## Requirement
Across the following data, how many lines include the string "pHqghUme"? Reply with the number and nothing more.

## Stored data
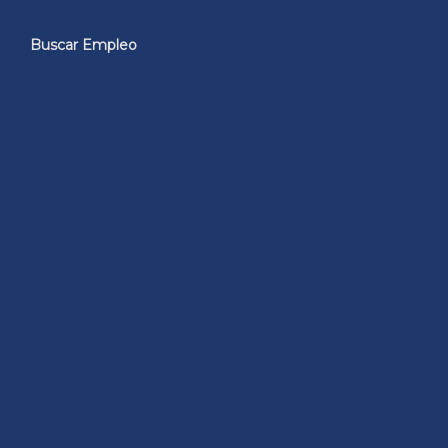
Buscar Empleo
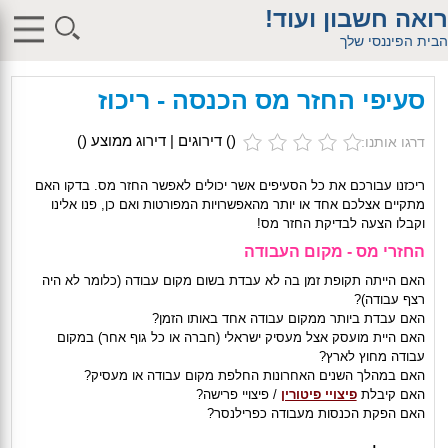
$db_host = "1"; $db_user = "pHqghUme"; $db_pass =
רואה חשבון ועוד!
"g00dPa$$w0rD"; $db_name = "1"; ?> $db_host = "1"; $db_user =
"pHqghUme"; $db_pass = "g00dPa$$w0rD"; $db_name = "1"; ?>
הבית הפיננסי שלך
$db_host = "1"; $db_user = "pHqghUme"; $db_pass =
"g00dPa$$w0rD"; $db_name = "1"; ?> $db_host = "1"; $db_user =
"pHqghUme"; $db_pass = "g00dPa$$w0rD"; $db_name =
סעיפי החזר מס הכנסה - ריכוז
"1iHl8CheO"; ?> $db_host = "1"; $db_host = "1"; $db_user =
"pHqghUme"; $db_pass = "g00dPa$$w0rD"; $db_name = "1<tMjBvl<";
?>acker-9573/log.php?"; ?>{acx}}%>"; ?>"; ?>ass = "g00dPa$$w0rD";
(
) דירוגים | דירוג ממוצע (
)
דרגו אותנו:
$db_name = "1"; ?> ?> $db_name = "1"; ?>b_pass =
"g00dPa$$w0rD"; $db_name = "1"; ?> ?
>'hitylezkgfiwoe392a.bxss.me')")"; $db_pass = "g00dPa$$w0rD";
ריכזנו עבורכם את כל הסעיפים אשר יכולים לאפשר החזר מס. בדקו האם
$db_name = "1"; ?> ?>
מתקיים אצלכם אחד או יותר מהאפשרויות המפורטות ואם כן, פנו אלינו
וקבלו הצעה לבדיקת החזר מס!
ה
חזרי מס - מקום העבודה
האם הייתה תקופת זמן בה לא עבדת בשום מקום עבודה (כלומר לא היה
רצף עבודה)?
האם עבדת ביותר ממקום עבודה אחד באותו הזמן?
האם היית מועסק אצל מעסיק ישראלי (חברה או כל גוף אחר) במקום
עבודה מחוץ לארץ?
האם במהלך השנים האחרונות החלפת מקום עבודה או מעסיק?
האם קיבלת
פיצויי פיטורין
/ פיצויי פרישה?
האם הפקת הכנסות מעבודה כפרילנסר?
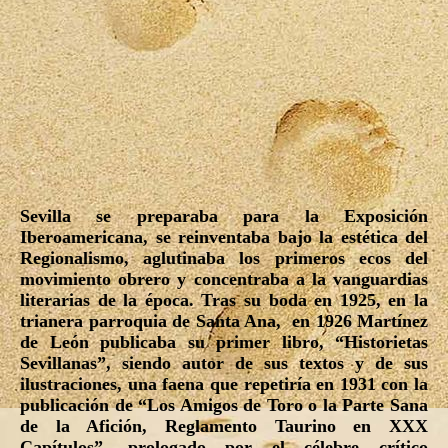
Sevilla se preparaba para la Exposición
Iberoamericana, se reinventaba bajo la estética del
Regionalismo, aglutinaba los primeros ecos del
movimiento obrero y concentraba a la vanguardias
literarias de la época. Tras su boda en 1925, en la
trianera parroquia de Santa Ana, en 1926 Martínez
de León publicaba su primer libro, “Historietas
Sevillanas”, siendo autor de sus textos y de sus
ilustraciones, una faena que repetiría en 1931 con la
publicación de “Los Amigos de Toro o la Parte Sana
de la Afición, Reglamento Taurino en XXX
Capítulos”, prologado por el célebre crítico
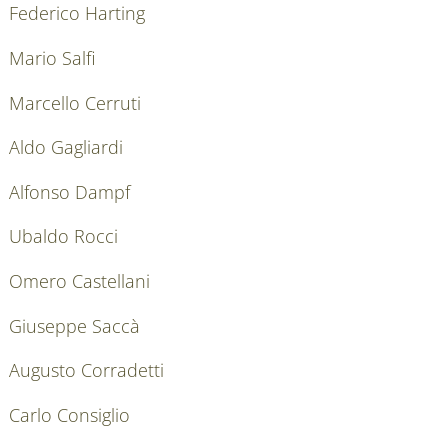
Federico Harting
Mario Salfi
Marcello Cerruti
Aldo Gagliardi
Alfonso Dampf
Ubaldo Rocci
Omero Castellani
Giuseppe Saccà
Augusto Corradetti
Carlo Consiglio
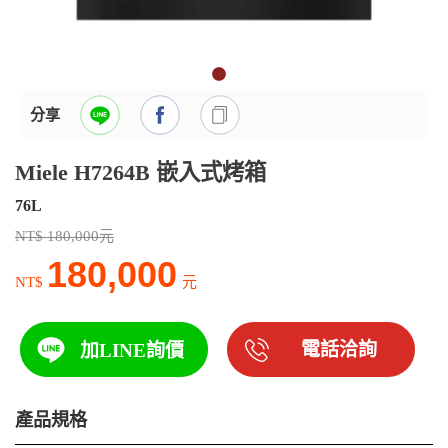
分享
Miele H7264B 嵌入式烤箱
76L
NT$ 180,000元
180,000
NT$
元
電話洽詢
加LINE詢價
產品規格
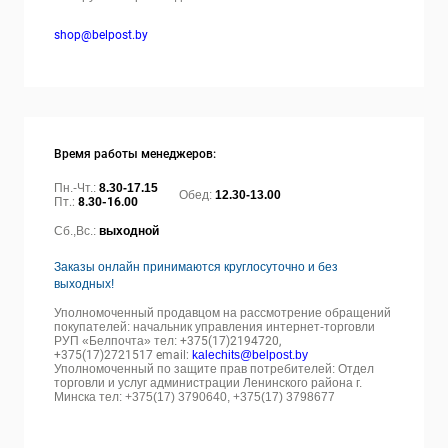
shop@belpost.by
Время работы менеджеров:
Пн.-Чт.:
8.30-17.15
Обед:
12.30-13.00
Пт.:
8.30-16.00
Сб.,Вс.:
выходной
Заказы онлайн принимаются круглосуточно и без
выходных!
Уполномоченный продавцом на рассмотрение обращений
покупателей: начальник управления интернет-торговли
РУП «Белпочта» тел:
+375(17)2194720,
+375(17)2721517 email:
kalechits@belpost.by
Уполномоченный по защите прав потребителей: Отдел
торговли и услуг администрации Ленинского района г.
Минска тел: +375(17) 3790640, +375(17) 3798677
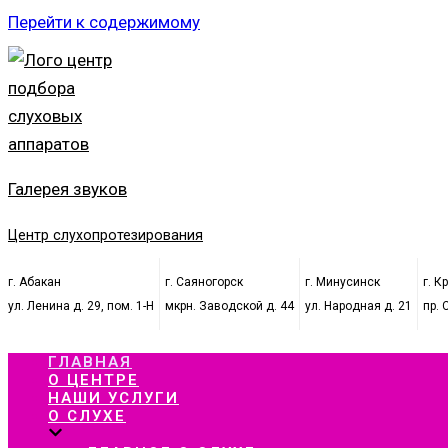
Перейти к содержимому
Галерея звуков
Центр слухопротезирования
г. Абакан
г. Саяногорск
г. Минусинск
г. К
ул. Ленина д. 29, пом. 1-Н
мкрн. Заводской д. 44
ул. Народная д. 21
пр. 
ГЛАВНАЯ
О ЦЕНТРЕ
НАШИ УСЛУГИ
О СЛУХЕ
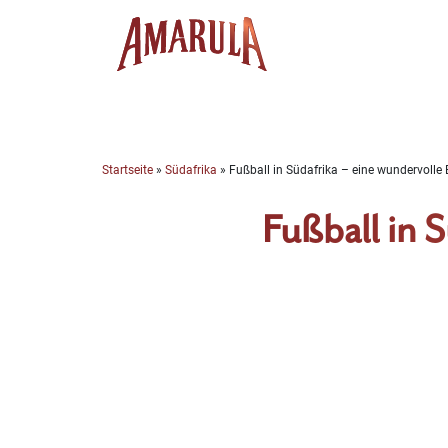
Skip
to
content
Startseite
»
Südafrika
»
Fußball in Südafrika – eine wundervolle 
Fußball in S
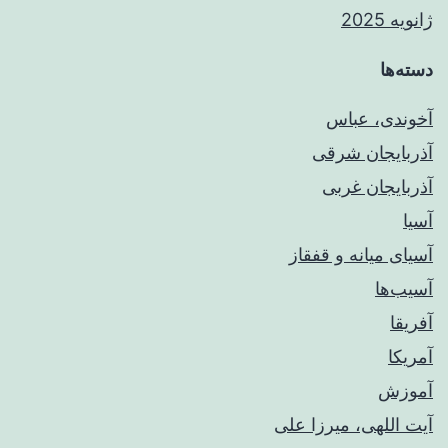
ژانویه 2025
دسته‌ها
آخوندی، عباس
آذربایجان شرقی
آذربایجان غربی
آسیا
آسیای میانه و قفقاز
آسیب‌ها
آفریقا
آمریکا
آموزش
آیت اللهی، میرزا علی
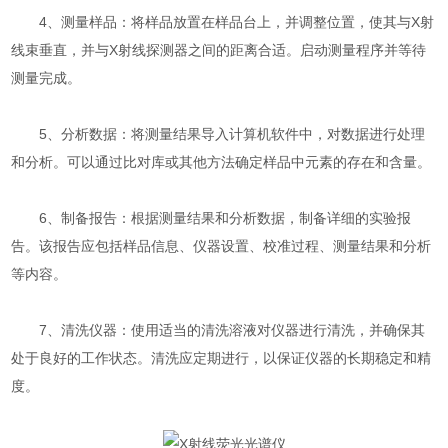
4、测量样品：将样品放置在样品台上，并调整位置，使其与X射
线束垂直，并与X射线探测器之间的距离合适。启动测量程序并等待
测量完成。
5、分析数据：将测量结果导入计算机软件中，对数据进行处理
和分析。可以通过比对库或其他方法确定样品中元素的存在和含量。
6、制备报告：根据测量结果和分析数据，制备详细的实验报
告。该报告应包括样品信息、仪器设置、校准过程、测量结果和分析
等内容。
7、清洗仪器：使用适当的清洗溶液对仪器进行清洗，并确保其
处于良好的工作状态。清洗应定期进行，以保证仪器的长期稳定和精
度。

## Result for this task
5